One of my very favorite things to do in the whole wide world is get the mail. Not e-mail, mind you, but honest-to-gosh postal mail. Very analog of me, I know, but I love opening up the box we have nailed to the old maple tree in our yard and seeing it crammed full of stiff white envelopes, magazines, and, on a good day, that E-Ticket of mail, The Package. (Come on, is there anyone here who doesn’t love seeing that smiling amazon.com box?)
The other day, however, it wasn’t a package that made my day, it was one of the envelopes.
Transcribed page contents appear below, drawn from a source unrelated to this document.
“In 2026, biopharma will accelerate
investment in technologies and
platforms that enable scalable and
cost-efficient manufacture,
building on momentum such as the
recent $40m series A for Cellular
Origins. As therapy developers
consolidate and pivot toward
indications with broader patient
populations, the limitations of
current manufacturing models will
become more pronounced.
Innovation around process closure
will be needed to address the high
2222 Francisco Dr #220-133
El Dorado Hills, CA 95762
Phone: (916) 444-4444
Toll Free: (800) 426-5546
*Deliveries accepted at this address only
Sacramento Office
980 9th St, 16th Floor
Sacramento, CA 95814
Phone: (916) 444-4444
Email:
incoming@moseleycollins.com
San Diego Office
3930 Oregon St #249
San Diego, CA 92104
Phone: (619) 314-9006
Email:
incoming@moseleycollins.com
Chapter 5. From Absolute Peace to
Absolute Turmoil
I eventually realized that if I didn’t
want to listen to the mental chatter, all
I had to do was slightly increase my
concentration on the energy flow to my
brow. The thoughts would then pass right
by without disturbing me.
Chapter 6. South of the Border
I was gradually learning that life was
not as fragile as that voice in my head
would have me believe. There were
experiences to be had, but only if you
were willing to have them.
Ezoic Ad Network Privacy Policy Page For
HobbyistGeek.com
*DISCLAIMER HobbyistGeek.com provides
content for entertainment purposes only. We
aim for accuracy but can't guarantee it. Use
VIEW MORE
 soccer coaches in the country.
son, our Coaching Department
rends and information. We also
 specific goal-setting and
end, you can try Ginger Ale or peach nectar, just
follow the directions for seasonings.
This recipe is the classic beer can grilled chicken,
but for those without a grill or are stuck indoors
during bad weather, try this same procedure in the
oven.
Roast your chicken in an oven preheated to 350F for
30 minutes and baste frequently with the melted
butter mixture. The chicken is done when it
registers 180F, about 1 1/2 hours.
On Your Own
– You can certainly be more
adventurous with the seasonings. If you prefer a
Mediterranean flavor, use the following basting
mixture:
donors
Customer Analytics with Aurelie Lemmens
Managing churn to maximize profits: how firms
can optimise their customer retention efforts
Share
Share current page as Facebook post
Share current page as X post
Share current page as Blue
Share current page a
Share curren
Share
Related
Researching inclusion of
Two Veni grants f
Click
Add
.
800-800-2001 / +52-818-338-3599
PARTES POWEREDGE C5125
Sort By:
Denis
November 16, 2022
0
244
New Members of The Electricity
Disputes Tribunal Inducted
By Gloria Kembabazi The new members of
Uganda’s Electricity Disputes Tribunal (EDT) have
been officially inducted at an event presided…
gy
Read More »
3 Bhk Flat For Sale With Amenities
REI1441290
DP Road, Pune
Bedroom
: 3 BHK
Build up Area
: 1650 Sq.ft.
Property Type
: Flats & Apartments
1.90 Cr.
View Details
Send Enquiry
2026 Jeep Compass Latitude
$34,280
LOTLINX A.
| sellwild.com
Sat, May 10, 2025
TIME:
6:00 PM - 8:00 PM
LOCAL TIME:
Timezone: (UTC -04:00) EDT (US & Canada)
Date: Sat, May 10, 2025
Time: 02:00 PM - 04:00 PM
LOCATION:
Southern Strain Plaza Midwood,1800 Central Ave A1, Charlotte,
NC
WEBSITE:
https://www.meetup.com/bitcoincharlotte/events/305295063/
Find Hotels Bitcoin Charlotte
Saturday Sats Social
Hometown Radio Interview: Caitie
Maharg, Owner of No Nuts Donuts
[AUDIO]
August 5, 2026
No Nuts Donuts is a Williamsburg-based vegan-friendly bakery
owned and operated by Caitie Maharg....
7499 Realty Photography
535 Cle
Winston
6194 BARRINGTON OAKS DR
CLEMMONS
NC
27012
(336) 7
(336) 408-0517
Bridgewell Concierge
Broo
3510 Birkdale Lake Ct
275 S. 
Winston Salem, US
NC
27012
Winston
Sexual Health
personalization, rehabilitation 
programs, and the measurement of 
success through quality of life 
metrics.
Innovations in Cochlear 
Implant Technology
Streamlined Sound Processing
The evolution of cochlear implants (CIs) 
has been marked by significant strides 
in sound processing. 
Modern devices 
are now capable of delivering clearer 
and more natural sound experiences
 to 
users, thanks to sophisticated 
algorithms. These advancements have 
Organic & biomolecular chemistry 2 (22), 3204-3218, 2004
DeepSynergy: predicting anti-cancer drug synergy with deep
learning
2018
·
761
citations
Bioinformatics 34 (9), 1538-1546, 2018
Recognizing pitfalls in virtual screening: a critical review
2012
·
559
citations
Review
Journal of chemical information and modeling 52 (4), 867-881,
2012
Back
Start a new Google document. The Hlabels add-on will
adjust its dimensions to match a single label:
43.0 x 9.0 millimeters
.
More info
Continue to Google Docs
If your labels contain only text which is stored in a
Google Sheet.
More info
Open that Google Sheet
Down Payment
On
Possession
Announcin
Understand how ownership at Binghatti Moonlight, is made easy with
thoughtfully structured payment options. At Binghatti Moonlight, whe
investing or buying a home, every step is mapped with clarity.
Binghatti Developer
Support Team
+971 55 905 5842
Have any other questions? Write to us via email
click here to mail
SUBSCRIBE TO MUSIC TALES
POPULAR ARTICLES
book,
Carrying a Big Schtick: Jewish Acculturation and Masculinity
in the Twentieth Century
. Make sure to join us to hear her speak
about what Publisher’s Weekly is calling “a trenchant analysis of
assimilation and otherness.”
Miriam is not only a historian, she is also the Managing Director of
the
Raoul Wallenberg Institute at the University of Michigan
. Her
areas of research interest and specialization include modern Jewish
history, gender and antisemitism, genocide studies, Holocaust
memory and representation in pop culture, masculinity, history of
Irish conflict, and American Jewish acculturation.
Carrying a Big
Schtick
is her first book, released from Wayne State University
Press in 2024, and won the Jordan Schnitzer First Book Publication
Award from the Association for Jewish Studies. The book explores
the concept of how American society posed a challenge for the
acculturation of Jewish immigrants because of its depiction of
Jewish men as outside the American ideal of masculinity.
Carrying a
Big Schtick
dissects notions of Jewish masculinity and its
This one was a yellow envelope, and the return address on it was one of my favorite places in the world, Historic Hudson Valley, of White Plains, New York. The fine folks at HHV, as they call themselves, were incredibly nice and helpful as I was working on Washington Irving, so any correspondence from them is always a treat. I opened it, and inside was a small, sealed envelope, with a cover note from Kate Johnson, curator of HHV. “This letter came in for you,” Kate’s note said in her perfect, spidery script, “so I am sending it on.”
The enclosed envelope — with a Rancho Cordova, California return address — had been sent to HHV, but addressed to my attention. I turned it over; “Thank you” had been written across the back tab of the envelope. Gently, I nudged it open, and slid out the card inside, a crisp white notecard with a painting of apple blossoms on the front. “My very dear Sir,” the note began, in a spiky cursive:
Thank you for the beautiful reading days you have given us with ‘Washington Irving.’ A work of art coming in with the arrival of Spring.
Carlotta Monteverde (*)
All I can say is: wow. That small note made my day, week, month, maybe even year.
The fact that someone read and enjoyed my book — someone I don’t know — and then took the additional time to sit down, write a note, and mail it, is all at once so sweet, flattering, humbling, and inspiring. I’ve been well reviewed in the Washington Post, New York Times, and Associated Press, but I must tell you, no review means more than the kind words of a reader. To know it’s been in the hands of someone 3,000 miles away who read it and enjoyed it — and enjoyed it enough to write — really makes it all worthwhile.
In all my days as a reader, I don’t think I’ve ever once dropped an author a personal note to tell them how much I appreciated their work — I think my assumption was always “Ahhhh, why bother? They’ll never get it.” Because of Carlotta, I’m going to change that assumption. I’m going to start letting writers know when their work has touched, inspired, or just flat out entertained me. Because it sure meant a lot when someone took the time to do it for me.
I wrote Carlotta a card in return, thanking her for beautiful note — and I meant every word of it. Those apple blossoms on her card may have been a portend of the weather that’s to come, but it was the sentiment inside, in Carlotta’s sprawling handwriting, that truly brought Spring here early.
(*) Name changed to protect and respect the sender’s privacy.